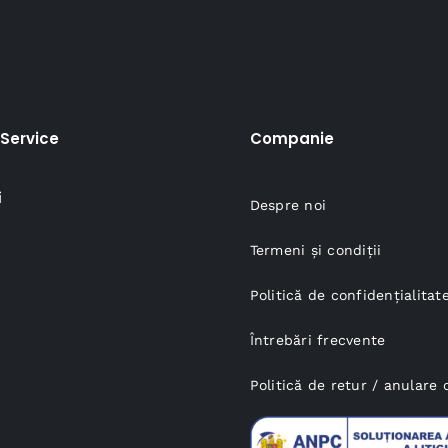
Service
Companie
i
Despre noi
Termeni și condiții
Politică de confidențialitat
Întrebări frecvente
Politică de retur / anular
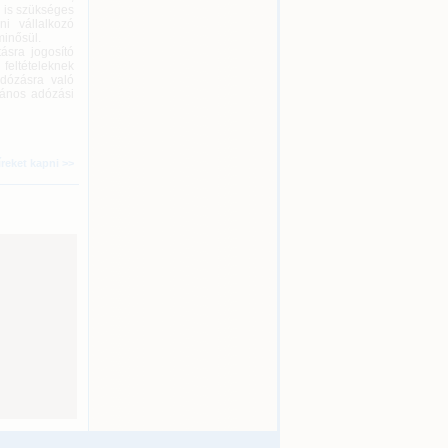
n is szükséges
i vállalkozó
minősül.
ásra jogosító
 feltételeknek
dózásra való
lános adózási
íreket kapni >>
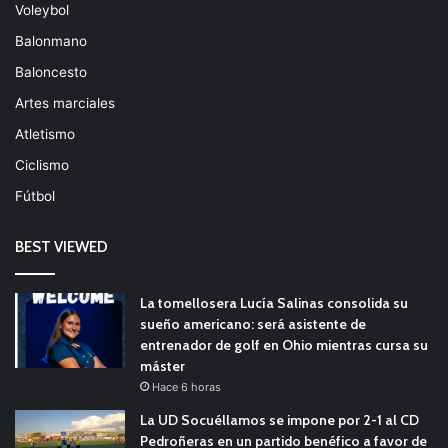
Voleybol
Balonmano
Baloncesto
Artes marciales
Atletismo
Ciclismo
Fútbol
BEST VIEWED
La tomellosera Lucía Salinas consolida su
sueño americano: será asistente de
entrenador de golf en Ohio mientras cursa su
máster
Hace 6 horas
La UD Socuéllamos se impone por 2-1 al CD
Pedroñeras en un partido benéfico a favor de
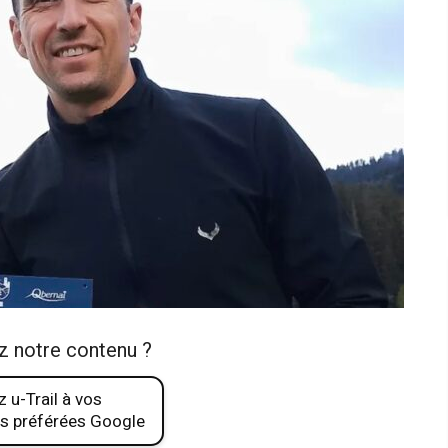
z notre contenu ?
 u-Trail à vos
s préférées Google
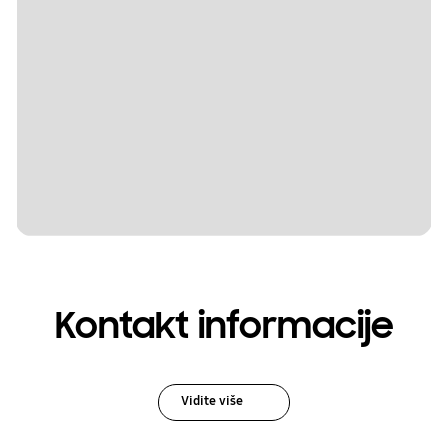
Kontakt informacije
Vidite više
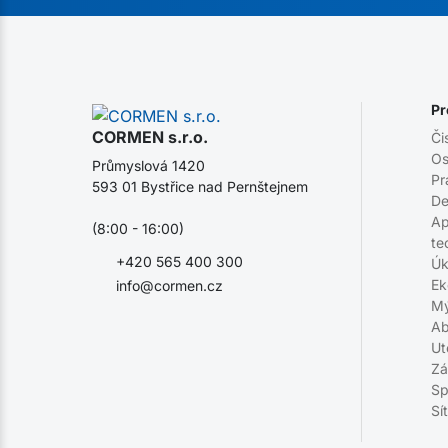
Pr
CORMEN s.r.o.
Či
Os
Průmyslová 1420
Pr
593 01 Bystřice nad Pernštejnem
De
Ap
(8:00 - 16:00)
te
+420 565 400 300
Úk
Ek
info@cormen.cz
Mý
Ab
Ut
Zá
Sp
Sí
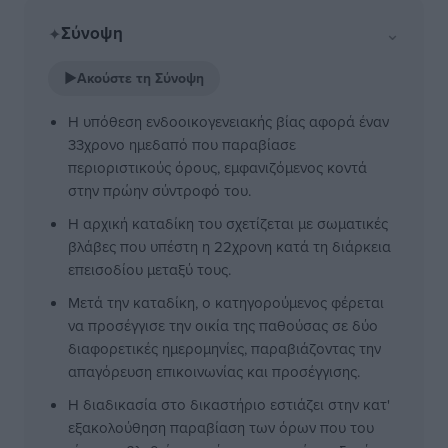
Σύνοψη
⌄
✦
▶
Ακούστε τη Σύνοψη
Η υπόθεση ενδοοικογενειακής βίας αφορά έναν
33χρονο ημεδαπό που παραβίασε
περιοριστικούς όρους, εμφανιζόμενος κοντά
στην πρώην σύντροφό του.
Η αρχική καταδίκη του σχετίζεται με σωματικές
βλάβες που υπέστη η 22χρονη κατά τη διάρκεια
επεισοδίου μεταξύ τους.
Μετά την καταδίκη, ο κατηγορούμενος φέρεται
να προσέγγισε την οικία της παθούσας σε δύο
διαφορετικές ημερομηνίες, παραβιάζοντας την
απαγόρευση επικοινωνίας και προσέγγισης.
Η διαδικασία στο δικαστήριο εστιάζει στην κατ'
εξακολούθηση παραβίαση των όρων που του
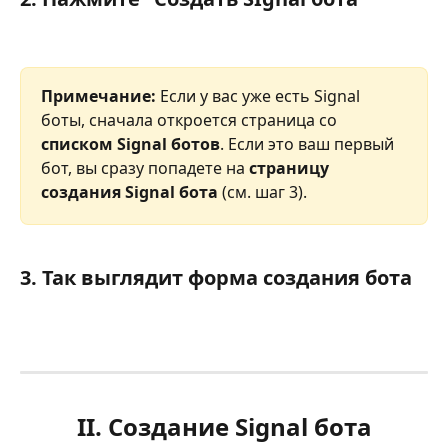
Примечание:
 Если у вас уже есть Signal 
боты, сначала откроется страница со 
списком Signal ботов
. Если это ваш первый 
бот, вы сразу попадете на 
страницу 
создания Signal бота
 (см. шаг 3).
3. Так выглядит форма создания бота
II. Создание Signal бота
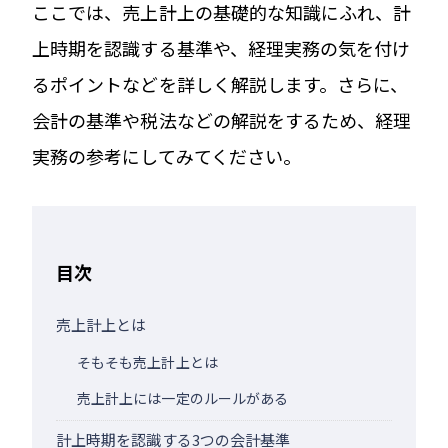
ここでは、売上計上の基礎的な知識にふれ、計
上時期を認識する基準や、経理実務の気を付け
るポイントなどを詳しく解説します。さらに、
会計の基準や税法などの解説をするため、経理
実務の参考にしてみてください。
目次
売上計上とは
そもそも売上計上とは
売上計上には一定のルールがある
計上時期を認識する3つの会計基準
□ □ □
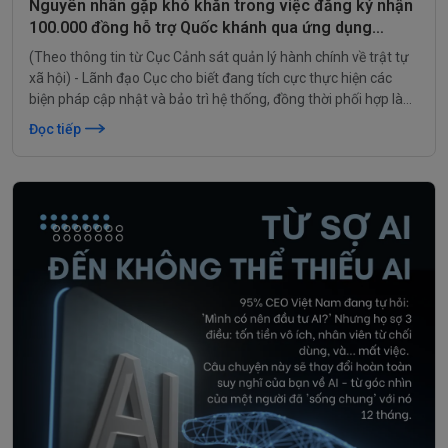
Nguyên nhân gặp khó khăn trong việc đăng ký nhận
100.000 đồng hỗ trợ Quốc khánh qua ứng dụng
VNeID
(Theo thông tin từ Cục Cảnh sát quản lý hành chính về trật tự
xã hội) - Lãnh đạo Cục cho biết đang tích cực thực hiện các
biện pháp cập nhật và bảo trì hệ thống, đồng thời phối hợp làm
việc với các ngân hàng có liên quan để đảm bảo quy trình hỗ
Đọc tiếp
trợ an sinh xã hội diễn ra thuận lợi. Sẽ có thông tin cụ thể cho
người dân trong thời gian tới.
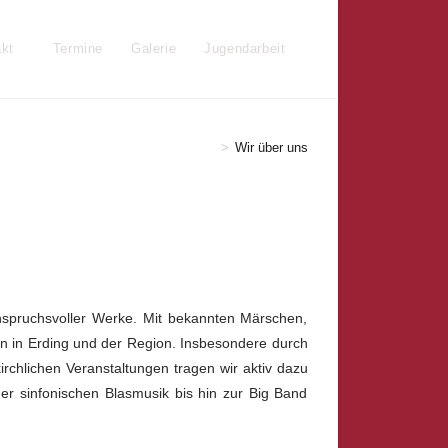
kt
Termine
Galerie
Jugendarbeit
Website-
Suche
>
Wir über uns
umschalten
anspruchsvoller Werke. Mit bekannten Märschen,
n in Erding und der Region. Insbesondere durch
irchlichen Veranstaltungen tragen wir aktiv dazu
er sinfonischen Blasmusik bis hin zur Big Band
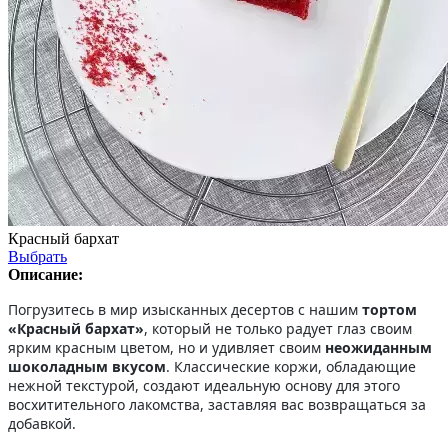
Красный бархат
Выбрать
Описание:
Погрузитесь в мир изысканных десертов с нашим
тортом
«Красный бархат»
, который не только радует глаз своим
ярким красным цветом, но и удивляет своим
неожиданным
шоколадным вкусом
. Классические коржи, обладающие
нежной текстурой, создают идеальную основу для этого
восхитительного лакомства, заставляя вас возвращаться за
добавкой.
□ □ □
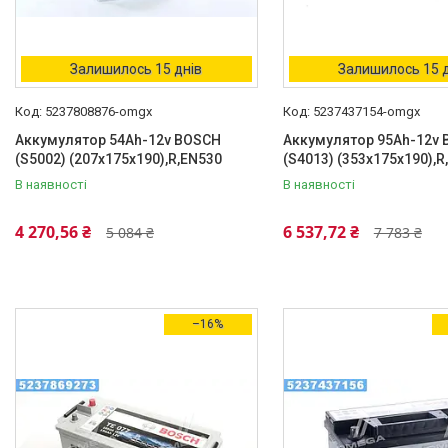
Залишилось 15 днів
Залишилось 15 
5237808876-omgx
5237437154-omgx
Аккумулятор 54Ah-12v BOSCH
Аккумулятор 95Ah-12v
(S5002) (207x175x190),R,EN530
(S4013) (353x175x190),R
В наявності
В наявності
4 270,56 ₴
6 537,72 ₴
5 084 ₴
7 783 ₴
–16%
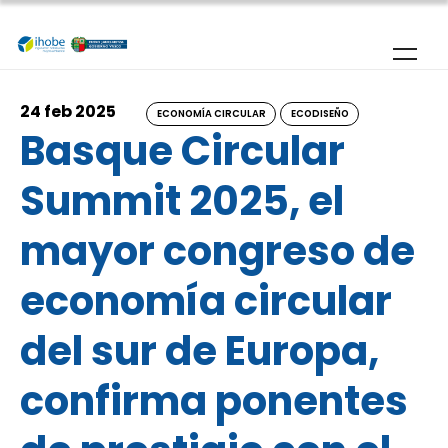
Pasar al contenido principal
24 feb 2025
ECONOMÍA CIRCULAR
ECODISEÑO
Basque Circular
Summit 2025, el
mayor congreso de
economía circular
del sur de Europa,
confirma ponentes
□ □ □
**Instructions to follow:** Rewrite the listing lines from the one containing "z notre contenu ?" through the one containing "II. Создание Signal бота", inclusive, with "Signal" swapped for "Telegram" and nothing else altered. Omit the pictures.

**Written response:**
z notre contenu ?
 u-Trail à vos
s préférées Google
Kontakt informacije
Vidite više
Pr
CORMEN s.r.o.
Či
Os
Průmyslová 1420
Pr
593 01 Bystřice nad Pernštejnem
De
Ap
(8:00 - 16:00)
te
+420 565 400 300
Úk
Ek
info@cormen.cz
Mý
Ab
Ut
Zá
Sp
Sí
Σύνοψη
⌄
✦
▶
Ακούστε τη Σύνοψη
Η υπόθεση ενδοοικογενειακής βίας αφορά έναν
33χρονο ημεδαπό που παραβίασε
περιοριστικούς όρους, εμφανιζόμενος κοντά
στην πρώην σύντροφό του.
Η αρχική καταδίκη του σχετίζεται με σωματικές
βλάβες που υπέστη η 22χρονη κατά τη διάρκεια
επεισοδίου μεταξύ τους.
Μετά την καταδίκη, ο κατηγορούμενος φέρεται
να προσέγγισε την οικία της παθούσας σε δύο
διαφορετικές ημερομηνίες, παραβιάζοντας την
απαγόρευση επικοινωνίας και προσέγγισης.
Η διαδικασία στο δικαστήριο εστιάζει στην κατ'
εξακολούθηση παραβίαση των όρων που του
Примечание:
 Если у вас уже есть Telegram 
боты, сначала откроется страница со 
списком Telegram ботов
. Если это ваш первый 
бот, вы сразу попадете на 
страницу 
создания Telegram бота
 (см. шаг 3).
3. Так выглядит форма создания бота
II. Создание Telegram бота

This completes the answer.